A brilliant exploration of “both the origins of Western literature, and our infinitely complex contemporary world”

The last time I checked, Amazon offers 221 English translations of Homer’s Odyssey. Years before reading Emily Wilson’s translation, I had read several others and concluded that those by Stephen Mitchell, Richmond Lattimore, and Robert Fagles were (for me, at least) the most readable.

Add Wilson’s to that group. I am especially grateful for her 79-page Introduction in which she creates a context for “the two oldest works of literature in the Western tradition,” and, for Homer — “if there was such a person…[perhaps] a blind illiterate bard [who] could not, by himself have written the monumental Iliad and Odyssey…[given] the specific difficulties of understanding how these poems were created — not, or not simply, from the mind of an individual creator, but also from a long oral tradition, which has been transformed into two monumental written texts.”
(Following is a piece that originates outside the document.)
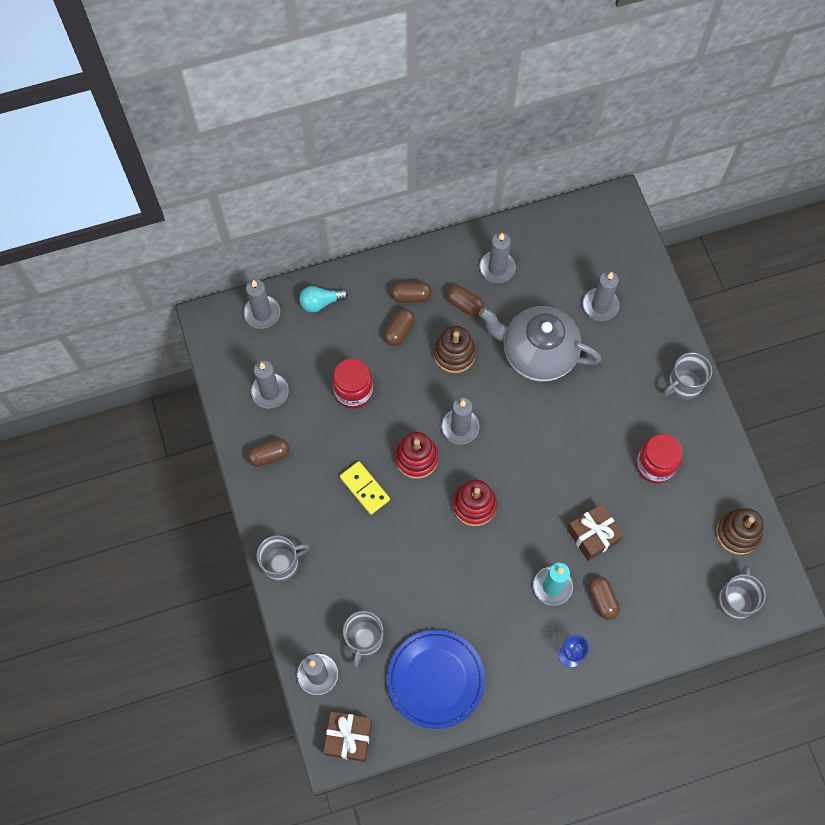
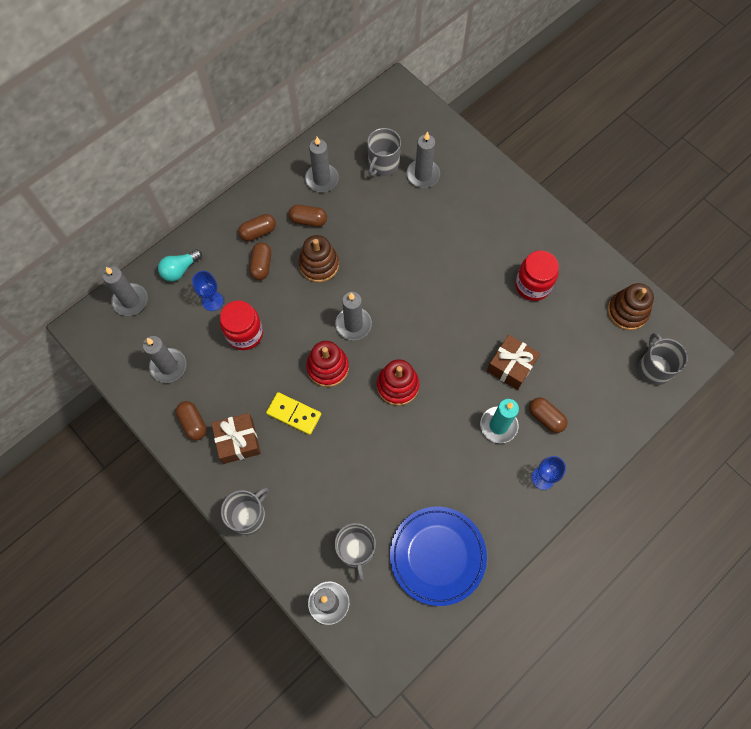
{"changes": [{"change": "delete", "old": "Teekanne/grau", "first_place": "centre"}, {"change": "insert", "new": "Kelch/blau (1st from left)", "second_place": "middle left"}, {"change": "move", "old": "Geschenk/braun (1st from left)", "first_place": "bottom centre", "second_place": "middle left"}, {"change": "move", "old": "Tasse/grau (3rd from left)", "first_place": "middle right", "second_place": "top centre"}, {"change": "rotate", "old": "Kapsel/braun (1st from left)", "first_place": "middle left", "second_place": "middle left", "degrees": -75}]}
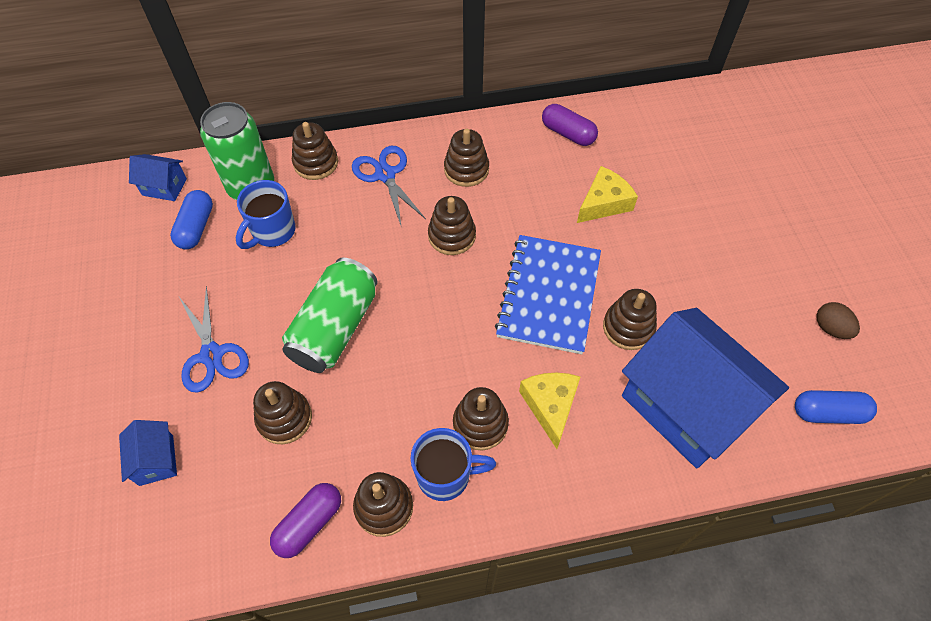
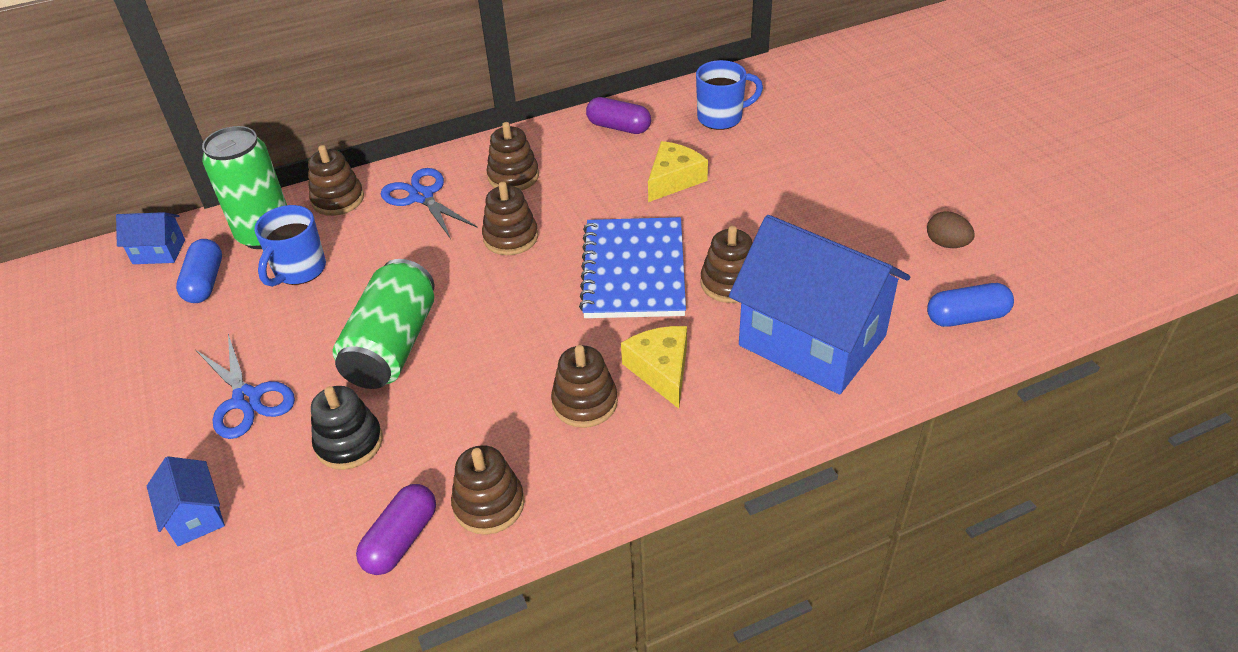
{"changes": [{"change": "move", "old": "Tasse/blau (2nd from left)", "first_place": "bottom centre", "second_place": "top centre"}, {"change": "recolor", "old": "Stapelspielzeug/braun (1st from left)", "new": "Stapelspielzeug/schwarz", "first_place": "middle left", "second_place": "middle left"}]}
In his review for The New York Times, Gregory Hayes observes, “The Odyssey is notable for the range of its female characters, and for the sympathy and respect with which it treats them. These Wilson shares. We feel sadness on both sides when Odysseus sleeps with the nymph Calypso, “not wanting her / though she still wanted him.” We feel sympathy for Helen, and even for Odysseus’ slave women, executed for sleeping with the enemy — or as Wilson puts it, “the things the suitors made them do with them.” (This goes further than the Greek, but not further than is allowable.)

“Wilson is at her best in one of the poem’s greatest scenes, the first meeting in Book 19 between Penelope and her unrecognized husband:

Her face was melting, like the snow that Zephyr
scatters across the mountain peaks; then Eurus
thaws it, and as it melts, the rivers swell
and flow again. So were her lovely cheeks
dissolved with tears. She wept for her own husband,
who was right next to her.

“Wilson gives us the simile, one of the loveliest in Homer. But then she goes on to give us Penelope’s ordinary grief: “She cried a long, long time, / then spoke again …” — where “cried” (not “wept”) and the repeated “long” evoke Penelope’s sobbing as powerfully as any other words could do.”

When re-reading my favorite passages such as those that also caught Hayes’s eye, I was even more amazed by what Emily Wilson has achieved. With skills I lack to describe it, she has re-connected readers in the 21st century with humanity in a “great book” that was created at least 2,500 years ago (if not more) and does so in ways and to an extent very few others have. Her recreation of The Odyssey is one of the few translations I will revisit again in months and years to come.